Dataset excerpts START

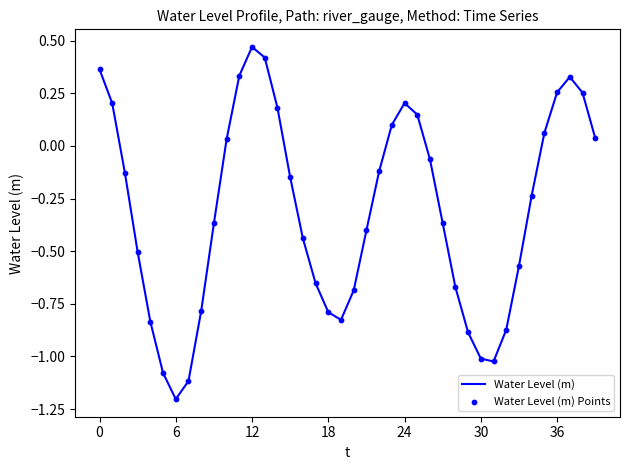

What is the minimum value shown in the chart?

-1.2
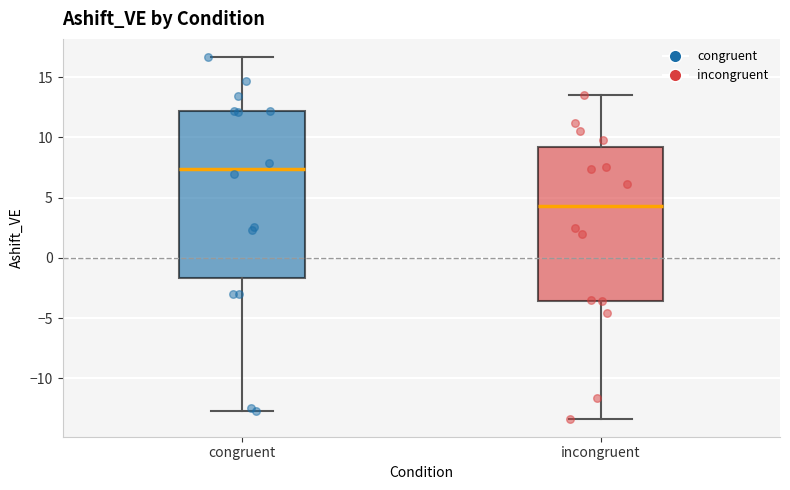

Reading left to right, read every box against the y-axis: the position of its median line, the range the box covers, and the ends of its whiskers. The values are not printed on the chart, so give them approximately, as read against the axis.

congruent: median 7.5, box -1.5 to 12.0, whiskers -12.5 to 16.5
incongruent: median 4.5, box -3.5 to 9.0, whiskers -13.5 to 13.5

Dataset excerpts END

• _What to work on_:
Copy verbatim the part of the records that begins with the line containing "congruent: median 7.5, box" and continues through the end of the records.

• _Result for this exercise_:
congruent: median 7.5, box -1.5 to 12.0, whiskers -12.5 to 16.5
incongruent: median 4.5, box -3.5 to 9.0, whiskers -13.5 to 13.5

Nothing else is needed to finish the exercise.